(GIVEN ENTRIES)

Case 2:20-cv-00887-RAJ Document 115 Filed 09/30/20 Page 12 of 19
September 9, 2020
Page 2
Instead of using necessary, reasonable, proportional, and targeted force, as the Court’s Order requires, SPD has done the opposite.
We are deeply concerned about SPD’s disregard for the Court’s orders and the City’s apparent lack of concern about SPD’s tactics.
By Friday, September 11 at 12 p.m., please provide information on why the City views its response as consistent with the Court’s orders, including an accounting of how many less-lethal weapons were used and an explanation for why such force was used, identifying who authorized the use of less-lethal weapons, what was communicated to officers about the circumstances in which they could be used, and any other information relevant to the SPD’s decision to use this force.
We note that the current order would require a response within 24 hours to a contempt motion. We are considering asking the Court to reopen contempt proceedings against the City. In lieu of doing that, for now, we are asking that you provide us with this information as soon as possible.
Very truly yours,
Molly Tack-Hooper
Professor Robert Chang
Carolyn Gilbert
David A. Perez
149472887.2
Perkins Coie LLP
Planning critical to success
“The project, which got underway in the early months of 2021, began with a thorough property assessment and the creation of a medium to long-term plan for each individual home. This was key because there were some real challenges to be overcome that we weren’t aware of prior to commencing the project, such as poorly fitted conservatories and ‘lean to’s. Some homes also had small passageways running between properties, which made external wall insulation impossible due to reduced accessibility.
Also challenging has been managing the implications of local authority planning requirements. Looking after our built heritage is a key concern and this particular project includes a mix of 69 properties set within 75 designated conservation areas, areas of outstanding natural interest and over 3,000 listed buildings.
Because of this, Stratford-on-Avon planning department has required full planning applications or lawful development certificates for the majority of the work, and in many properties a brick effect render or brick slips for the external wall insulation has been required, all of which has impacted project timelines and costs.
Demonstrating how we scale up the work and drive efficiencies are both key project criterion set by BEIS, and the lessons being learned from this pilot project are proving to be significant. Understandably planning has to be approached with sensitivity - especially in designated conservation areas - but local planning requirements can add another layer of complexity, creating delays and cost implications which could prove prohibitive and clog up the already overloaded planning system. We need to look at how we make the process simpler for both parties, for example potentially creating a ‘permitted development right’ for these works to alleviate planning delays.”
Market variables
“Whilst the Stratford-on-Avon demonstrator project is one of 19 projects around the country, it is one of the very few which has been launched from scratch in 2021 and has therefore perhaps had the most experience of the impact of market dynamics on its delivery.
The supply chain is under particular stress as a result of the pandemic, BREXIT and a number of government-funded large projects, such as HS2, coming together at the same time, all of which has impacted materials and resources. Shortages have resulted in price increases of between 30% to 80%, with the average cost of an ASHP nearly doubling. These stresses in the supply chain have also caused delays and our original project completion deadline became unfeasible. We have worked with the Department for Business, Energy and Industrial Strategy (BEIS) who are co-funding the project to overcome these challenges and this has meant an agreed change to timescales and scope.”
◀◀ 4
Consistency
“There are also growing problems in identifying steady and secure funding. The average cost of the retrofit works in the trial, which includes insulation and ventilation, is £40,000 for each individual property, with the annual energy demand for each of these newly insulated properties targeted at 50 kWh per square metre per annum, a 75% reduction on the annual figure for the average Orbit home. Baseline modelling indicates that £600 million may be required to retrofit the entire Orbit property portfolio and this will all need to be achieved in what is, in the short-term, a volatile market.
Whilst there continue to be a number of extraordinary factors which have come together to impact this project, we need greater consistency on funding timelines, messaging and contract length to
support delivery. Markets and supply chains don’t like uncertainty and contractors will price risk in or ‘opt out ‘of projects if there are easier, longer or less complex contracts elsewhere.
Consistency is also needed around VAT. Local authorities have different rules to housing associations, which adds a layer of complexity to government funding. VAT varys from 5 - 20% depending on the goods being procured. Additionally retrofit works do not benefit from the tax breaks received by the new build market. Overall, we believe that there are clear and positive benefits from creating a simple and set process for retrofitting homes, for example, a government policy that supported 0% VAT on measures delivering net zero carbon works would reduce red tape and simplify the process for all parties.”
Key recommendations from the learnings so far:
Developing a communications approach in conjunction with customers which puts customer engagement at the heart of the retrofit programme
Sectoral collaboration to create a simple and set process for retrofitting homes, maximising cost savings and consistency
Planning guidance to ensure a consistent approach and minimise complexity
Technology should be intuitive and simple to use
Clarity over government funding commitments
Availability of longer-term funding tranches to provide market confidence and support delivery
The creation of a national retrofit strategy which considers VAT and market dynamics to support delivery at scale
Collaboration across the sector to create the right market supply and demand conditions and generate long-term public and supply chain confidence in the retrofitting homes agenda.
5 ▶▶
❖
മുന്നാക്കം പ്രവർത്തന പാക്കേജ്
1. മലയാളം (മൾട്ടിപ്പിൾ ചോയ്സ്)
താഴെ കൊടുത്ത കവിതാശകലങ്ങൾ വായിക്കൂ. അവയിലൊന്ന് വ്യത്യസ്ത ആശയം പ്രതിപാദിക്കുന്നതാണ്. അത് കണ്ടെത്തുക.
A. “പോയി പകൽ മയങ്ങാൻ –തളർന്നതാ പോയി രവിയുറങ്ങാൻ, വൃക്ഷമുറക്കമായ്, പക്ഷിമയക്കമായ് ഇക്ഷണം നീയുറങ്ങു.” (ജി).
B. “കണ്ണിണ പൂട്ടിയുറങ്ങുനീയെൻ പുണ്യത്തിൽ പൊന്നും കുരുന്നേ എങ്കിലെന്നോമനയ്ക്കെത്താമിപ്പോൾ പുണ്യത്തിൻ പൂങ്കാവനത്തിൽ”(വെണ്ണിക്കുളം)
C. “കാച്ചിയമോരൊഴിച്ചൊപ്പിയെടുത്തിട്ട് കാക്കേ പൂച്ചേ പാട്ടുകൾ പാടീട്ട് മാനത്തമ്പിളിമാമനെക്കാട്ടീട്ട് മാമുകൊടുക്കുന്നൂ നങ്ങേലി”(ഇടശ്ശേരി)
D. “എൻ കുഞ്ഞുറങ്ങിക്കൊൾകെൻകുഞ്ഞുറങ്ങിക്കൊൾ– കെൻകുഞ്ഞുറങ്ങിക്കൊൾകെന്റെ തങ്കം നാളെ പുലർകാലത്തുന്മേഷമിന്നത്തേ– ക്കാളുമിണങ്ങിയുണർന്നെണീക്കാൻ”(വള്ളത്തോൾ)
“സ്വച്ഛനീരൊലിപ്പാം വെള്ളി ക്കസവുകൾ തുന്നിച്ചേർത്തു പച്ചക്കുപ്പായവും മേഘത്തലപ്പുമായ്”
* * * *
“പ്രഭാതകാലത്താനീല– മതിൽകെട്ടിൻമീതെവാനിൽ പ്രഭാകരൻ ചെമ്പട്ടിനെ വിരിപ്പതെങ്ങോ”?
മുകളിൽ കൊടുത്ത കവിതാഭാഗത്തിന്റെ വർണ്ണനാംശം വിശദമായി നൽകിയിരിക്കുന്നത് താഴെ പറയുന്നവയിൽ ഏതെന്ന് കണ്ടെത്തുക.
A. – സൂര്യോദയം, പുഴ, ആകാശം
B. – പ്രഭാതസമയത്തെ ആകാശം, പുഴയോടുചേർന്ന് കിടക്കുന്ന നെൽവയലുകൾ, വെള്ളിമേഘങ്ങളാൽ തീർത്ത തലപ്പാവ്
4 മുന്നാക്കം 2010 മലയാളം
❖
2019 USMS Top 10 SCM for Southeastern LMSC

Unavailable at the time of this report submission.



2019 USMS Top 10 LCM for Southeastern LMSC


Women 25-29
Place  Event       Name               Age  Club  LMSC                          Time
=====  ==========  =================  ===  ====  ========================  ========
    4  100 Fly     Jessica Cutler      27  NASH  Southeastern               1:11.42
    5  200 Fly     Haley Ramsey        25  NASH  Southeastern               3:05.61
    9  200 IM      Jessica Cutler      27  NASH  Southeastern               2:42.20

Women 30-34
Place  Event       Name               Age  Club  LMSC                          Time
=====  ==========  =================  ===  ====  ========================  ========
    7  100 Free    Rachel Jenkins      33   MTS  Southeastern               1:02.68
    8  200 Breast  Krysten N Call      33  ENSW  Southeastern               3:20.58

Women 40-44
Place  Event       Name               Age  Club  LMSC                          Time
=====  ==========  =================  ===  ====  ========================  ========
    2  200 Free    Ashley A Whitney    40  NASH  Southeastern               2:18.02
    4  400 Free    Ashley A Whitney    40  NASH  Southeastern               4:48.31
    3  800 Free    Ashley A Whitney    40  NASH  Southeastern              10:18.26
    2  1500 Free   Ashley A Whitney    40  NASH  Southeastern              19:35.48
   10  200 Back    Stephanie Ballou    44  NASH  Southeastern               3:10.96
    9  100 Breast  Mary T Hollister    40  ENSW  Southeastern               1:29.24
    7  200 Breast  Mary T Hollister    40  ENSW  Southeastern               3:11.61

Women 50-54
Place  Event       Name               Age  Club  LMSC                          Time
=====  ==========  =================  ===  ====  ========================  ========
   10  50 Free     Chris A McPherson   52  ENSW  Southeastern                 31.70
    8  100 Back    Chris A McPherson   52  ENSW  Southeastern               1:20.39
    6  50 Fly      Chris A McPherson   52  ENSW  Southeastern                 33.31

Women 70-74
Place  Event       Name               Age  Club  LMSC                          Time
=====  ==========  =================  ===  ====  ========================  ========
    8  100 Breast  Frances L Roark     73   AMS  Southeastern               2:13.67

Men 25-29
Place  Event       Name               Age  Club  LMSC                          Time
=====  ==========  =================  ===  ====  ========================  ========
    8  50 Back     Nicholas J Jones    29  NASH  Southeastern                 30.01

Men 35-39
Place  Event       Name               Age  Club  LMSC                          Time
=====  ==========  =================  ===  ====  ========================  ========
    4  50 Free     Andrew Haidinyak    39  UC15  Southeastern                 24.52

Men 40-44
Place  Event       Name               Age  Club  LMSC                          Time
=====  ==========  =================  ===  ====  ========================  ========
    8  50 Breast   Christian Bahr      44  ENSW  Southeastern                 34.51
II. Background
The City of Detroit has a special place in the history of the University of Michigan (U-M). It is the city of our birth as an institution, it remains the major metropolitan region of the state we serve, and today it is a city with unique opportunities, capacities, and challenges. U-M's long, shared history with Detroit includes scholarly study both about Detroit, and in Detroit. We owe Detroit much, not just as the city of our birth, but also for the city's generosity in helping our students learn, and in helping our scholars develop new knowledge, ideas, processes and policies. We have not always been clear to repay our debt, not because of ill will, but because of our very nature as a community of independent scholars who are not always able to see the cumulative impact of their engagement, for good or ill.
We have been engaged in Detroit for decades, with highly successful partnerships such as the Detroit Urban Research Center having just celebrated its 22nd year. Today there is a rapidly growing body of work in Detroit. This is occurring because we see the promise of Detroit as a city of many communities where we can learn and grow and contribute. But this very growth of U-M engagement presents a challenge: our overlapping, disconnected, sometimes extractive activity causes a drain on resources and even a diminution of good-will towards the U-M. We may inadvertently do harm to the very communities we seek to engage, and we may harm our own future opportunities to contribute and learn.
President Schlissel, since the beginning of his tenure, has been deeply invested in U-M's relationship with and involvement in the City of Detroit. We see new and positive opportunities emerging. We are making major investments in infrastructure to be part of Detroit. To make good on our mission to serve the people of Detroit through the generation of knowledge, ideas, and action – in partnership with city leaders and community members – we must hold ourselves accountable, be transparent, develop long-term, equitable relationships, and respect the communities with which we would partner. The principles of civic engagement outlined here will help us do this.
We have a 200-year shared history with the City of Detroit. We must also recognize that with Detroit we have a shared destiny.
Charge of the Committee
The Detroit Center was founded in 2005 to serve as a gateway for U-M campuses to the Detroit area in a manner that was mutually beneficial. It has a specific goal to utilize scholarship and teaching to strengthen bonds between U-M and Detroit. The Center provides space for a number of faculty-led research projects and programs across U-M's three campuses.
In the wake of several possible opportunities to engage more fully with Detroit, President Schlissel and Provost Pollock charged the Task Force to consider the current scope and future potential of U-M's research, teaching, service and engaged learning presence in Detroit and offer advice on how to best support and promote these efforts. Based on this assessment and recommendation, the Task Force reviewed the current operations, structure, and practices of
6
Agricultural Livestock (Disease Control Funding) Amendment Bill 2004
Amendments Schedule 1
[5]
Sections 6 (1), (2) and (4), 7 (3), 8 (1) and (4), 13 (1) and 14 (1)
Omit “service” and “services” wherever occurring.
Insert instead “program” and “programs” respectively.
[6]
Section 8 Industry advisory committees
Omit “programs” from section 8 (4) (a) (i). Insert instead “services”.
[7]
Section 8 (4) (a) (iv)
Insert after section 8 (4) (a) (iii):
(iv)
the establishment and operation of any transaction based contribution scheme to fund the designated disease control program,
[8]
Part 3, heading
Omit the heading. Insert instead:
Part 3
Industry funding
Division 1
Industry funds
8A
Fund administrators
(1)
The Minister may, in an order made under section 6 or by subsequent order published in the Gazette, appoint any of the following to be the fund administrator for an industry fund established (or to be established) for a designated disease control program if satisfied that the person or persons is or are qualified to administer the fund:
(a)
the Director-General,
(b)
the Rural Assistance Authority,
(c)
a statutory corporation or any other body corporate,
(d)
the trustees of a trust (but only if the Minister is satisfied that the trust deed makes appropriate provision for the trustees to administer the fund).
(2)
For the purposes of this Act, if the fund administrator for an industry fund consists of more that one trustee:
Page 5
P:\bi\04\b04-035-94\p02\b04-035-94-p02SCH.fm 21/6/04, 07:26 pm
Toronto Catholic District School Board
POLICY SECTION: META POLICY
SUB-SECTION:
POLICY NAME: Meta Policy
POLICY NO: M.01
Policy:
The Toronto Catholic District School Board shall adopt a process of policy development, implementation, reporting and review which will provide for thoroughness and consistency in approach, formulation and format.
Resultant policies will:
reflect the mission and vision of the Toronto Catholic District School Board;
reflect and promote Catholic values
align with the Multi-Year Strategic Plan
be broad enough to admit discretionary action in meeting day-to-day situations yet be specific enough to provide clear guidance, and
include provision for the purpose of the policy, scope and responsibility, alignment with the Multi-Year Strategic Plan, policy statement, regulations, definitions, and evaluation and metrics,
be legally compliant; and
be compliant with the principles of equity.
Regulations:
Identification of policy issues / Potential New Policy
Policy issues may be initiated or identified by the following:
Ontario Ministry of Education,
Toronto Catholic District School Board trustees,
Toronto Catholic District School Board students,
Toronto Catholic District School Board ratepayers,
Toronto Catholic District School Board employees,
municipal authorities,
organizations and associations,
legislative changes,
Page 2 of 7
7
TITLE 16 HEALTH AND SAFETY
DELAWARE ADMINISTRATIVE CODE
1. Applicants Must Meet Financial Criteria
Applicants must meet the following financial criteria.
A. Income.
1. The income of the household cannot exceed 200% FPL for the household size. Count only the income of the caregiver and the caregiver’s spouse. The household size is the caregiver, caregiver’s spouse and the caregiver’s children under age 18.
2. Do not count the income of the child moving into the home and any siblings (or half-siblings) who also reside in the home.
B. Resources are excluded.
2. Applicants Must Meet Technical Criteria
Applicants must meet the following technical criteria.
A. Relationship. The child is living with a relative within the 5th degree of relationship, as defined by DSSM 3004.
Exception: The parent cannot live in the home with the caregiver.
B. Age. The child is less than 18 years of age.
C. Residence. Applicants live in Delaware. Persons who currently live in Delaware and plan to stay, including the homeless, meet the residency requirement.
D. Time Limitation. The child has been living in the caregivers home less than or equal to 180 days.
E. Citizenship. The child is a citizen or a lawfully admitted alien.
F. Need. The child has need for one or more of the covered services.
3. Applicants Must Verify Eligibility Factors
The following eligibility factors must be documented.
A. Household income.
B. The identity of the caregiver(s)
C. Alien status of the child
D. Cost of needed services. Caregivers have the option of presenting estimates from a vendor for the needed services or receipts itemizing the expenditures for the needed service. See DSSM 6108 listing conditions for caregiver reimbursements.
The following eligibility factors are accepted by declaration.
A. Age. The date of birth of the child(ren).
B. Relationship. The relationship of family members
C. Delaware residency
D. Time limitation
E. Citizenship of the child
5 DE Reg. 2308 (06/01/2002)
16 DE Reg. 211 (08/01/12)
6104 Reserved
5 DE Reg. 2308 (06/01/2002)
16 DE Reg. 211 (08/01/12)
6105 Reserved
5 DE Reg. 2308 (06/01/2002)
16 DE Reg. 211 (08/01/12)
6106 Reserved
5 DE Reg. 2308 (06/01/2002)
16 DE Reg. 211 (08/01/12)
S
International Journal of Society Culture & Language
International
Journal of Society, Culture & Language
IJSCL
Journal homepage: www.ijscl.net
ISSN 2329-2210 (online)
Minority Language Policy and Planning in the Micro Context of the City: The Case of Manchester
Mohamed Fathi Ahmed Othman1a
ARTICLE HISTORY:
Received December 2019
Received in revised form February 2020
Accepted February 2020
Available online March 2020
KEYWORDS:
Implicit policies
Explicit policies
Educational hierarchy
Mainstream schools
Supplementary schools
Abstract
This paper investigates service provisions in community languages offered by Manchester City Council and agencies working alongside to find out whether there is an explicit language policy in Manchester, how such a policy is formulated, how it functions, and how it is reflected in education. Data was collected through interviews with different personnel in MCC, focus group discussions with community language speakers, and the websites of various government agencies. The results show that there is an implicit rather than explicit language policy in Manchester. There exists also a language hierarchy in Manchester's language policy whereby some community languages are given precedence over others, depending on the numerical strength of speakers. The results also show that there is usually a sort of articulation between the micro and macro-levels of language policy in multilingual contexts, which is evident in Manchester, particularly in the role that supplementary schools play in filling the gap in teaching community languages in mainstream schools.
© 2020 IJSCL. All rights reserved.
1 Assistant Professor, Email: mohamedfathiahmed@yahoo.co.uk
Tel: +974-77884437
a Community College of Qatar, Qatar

(End GIVEN ENTRIES)

TASK TO CARRY OUT
If a line in the records has the word "create", copy that line.

EXERCISE OUTPUT
Sectoral collaboration to create a simple and set process for retrofitting homes, maximising cost savings and consistency
Collaboration across the sector to create the right market supply and demand conditions and generate long-term public and supply chain confidence in the retrofitting homes agenda.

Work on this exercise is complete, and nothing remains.